A sales manager is appointed to manage the selling work in the field. These three additional units appear in the organization structure at the level immediately below that of the fundamental unit of sales.

In like manner, assume that the manager in charge of production has established units of engineering and research, factory work, and also purchasing.

Coordinating structure

As was stressed in the discussion of division of labor, an organization must be viewed by all managers at all levels as a cohesive whole, never as separate, independent functional units.

The organization is a system of integrated parts, and to give undue emphasis to any functional part at the expense of the entire organization creates organizational islands, thus resulting in inefficiency and significant behavioral problems.

Astute managers must recognize the potential for these gaps to exist (and their actual existence) and develop programs to integrate supportive functions to accomplish overall organizational objectives.

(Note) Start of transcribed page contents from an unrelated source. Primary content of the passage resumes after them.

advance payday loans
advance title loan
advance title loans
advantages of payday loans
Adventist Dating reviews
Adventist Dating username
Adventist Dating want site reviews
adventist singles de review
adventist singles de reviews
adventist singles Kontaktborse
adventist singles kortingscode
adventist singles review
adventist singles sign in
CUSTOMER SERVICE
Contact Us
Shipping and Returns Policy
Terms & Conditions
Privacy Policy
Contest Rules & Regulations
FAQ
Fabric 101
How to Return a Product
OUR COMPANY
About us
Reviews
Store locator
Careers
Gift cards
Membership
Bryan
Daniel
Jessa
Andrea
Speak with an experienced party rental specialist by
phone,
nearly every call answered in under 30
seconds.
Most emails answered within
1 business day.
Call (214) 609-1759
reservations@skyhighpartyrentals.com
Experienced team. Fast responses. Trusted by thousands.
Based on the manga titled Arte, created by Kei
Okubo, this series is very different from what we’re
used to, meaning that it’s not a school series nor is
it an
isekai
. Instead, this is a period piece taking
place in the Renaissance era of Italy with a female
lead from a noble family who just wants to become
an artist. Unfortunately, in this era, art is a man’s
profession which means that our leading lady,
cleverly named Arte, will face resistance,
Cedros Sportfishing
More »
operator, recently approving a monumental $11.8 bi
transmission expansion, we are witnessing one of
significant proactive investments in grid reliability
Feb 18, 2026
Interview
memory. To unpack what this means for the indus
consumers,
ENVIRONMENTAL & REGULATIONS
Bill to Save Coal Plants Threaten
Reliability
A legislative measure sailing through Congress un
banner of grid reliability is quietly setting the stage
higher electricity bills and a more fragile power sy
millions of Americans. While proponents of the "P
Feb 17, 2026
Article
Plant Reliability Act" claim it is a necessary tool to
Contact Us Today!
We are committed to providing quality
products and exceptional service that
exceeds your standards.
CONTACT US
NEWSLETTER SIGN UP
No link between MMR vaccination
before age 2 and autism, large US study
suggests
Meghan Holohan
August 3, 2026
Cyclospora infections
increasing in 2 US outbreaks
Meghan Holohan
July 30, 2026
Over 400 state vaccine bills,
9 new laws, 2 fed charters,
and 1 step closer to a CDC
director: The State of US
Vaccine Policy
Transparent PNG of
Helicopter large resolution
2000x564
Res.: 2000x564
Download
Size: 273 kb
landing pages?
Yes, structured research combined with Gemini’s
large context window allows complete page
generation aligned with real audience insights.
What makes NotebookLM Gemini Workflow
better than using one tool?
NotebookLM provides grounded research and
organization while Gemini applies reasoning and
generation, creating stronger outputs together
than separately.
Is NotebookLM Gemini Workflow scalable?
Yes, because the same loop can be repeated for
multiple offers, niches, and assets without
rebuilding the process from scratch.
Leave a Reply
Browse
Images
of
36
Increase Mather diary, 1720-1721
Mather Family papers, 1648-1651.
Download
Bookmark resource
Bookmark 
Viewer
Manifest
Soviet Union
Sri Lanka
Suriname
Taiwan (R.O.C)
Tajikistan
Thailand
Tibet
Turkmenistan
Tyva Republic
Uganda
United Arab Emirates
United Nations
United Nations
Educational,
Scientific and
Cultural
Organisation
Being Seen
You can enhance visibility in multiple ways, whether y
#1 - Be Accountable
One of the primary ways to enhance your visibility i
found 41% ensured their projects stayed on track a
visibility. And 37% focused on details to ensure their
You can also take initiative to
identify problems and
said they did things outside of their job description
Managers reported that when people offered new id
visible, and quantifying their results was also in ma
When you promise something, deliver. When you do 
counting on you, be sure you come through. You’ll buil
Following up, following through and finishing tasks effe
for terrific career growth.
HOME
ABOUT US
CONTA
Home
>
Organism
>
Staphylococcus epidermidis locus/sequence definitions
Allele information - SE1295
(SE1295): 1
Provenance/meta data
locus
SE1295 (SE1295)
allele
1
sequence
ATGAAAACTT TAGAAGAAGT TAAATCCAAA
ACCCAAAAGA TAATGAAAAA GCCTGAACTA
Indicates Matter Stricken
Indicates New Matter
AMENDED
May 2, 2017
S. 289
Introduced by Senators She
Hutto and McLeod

Interdepartmental committees comprised of employees from

  • finance, accounting, marketing, production, and other departments;
  • management development programs for all management and supervisory personnel that teach basic management principles from an overall organizational perspective;
  • job rotation, in which employees perform different jobs; and
  • task forces composed of personnel to work on specific projects within time parameters are all methods that can aid in achieving this desired integration.

Choosing the Best Type of Departmentalization

No one way of departmentalizing is suitable for all organizations and all situations.

If the CEOs know the various departmentalization patters and the advantages, disadvantages, and dangers of each, they should be able to design the organogram most suitable for their particular operation.

They may determine what is best by looking at the situation they face the jobs to be done and the way they should be done, the people involved and the level of their skill, the technology being used, and other internal and external environmental factors in the situation.

It must be remembered, that the objective of departmentalization is not to build a rigid structure, balanced in terms of levels and characteristics by consistency and identical bases, but to group activities in the manner that will best contribute to achieving enterprise objectives.